For a number of years, the Occupational Safety and Health Administration (OSHA) has promised a heat injury and illness prevention standard. To date, proposals related to heat injury and illness in outdoor settings have been put forth, though enforcement efforts have not always been so limited. On April 3, 2024, however, there was activity that suggested the OSHA rulemaking process may be moving forward in earnest and that a proposed standard might not be limited to outdoor working conditions.
Quick Hits
- There are signs that OSHA’s protracted rulemaking process with regard to a heat injury and illness standard may be moving forward in earnest.
- OSHA’s Advisory Committee on Construction Safety and Health will meet on April 24, 2024, to consider, among other things, heat injury and illness prevention in outdoor and indoor work rulemaking.
- Though the introduction of a heat injury and illness prevention standard has long been an OSHA priority, the requisite rulemaking has yet to happen.

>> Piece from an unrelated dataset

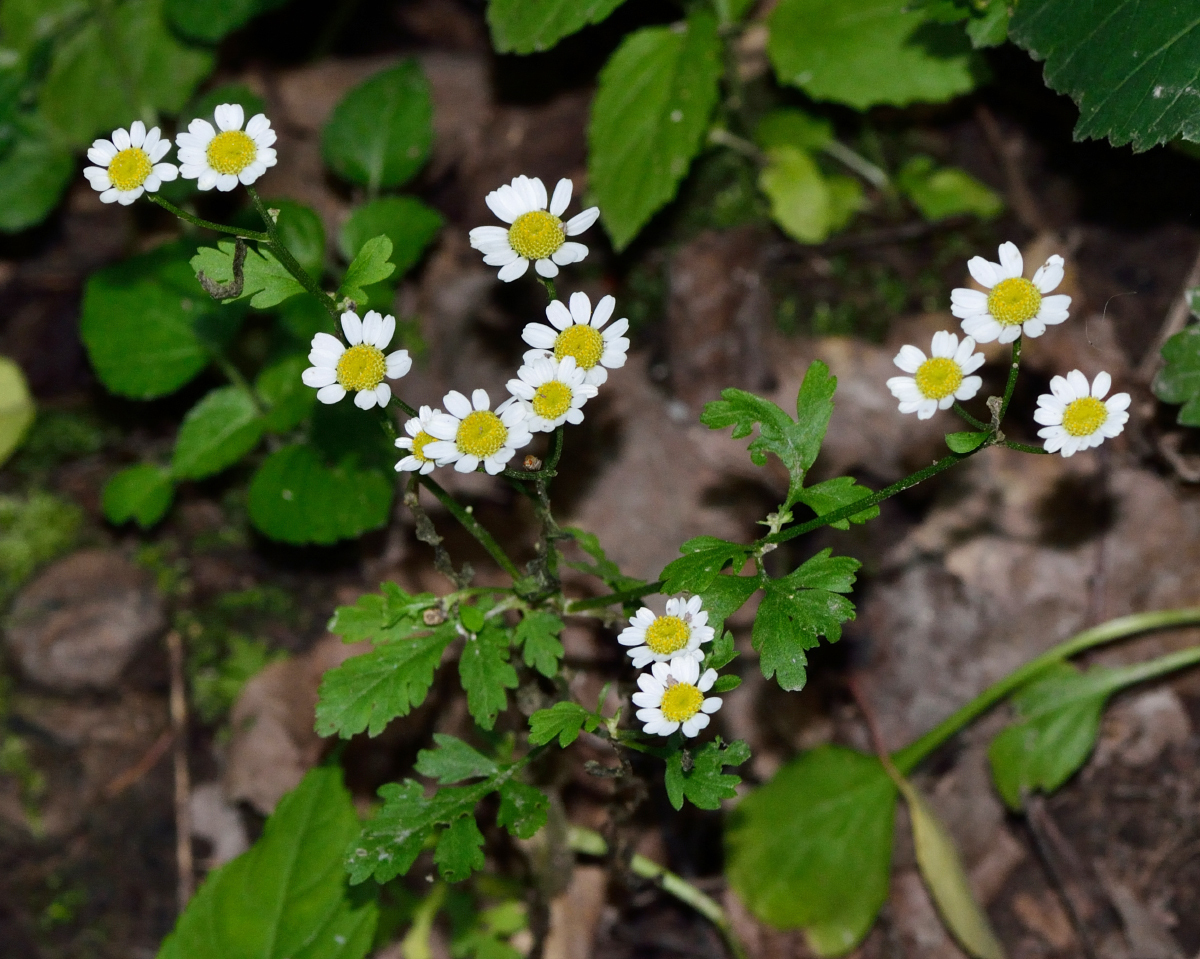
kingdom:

On April 3, 2024, OSHA published a notice in the Federal Register that the Advisory Committee on Construction Safety and Health (ACCSH) will meet on April 24, 2024. One of the agenda items listed in the publication is “Heat Injury and Illness Prevention in Outdoor and Indoor Work Rulemaking.” A second item on the agenda is “Infectious Disease Rulemaking.”
Given the long-standing promise of a heat injury and illness prevention standard, it should not come as a shock to anyone that OSHA would, at some point, start moving the process along. That an agenda item relates to both indoor and outdoor heat injury and illness prevention is a bit of a surprise.
While several states—primarily those on the West Coast—have adopted indoor heat injury and illness prevention programs, they first adopted regulations related to outdoor work and several years later added protections for indoor workers. Given the apparent difficulty OSHA has had developing a heat injury and illness prevention standard, it is difficult to understand why the agency would consider tackling both outdoor and indoor workplaces at the same time, potentially in the same rulemaking.
Historically, OSHA has expected employers to implement programs that provide employees with “water, rest, and shade” to prevent outdoor heat injury and illness. Employers with workplaces out of the sun will likely need to develop new strategies to deal with the issue, but they will almost certainly need to provide employees with more breaks and more access to water.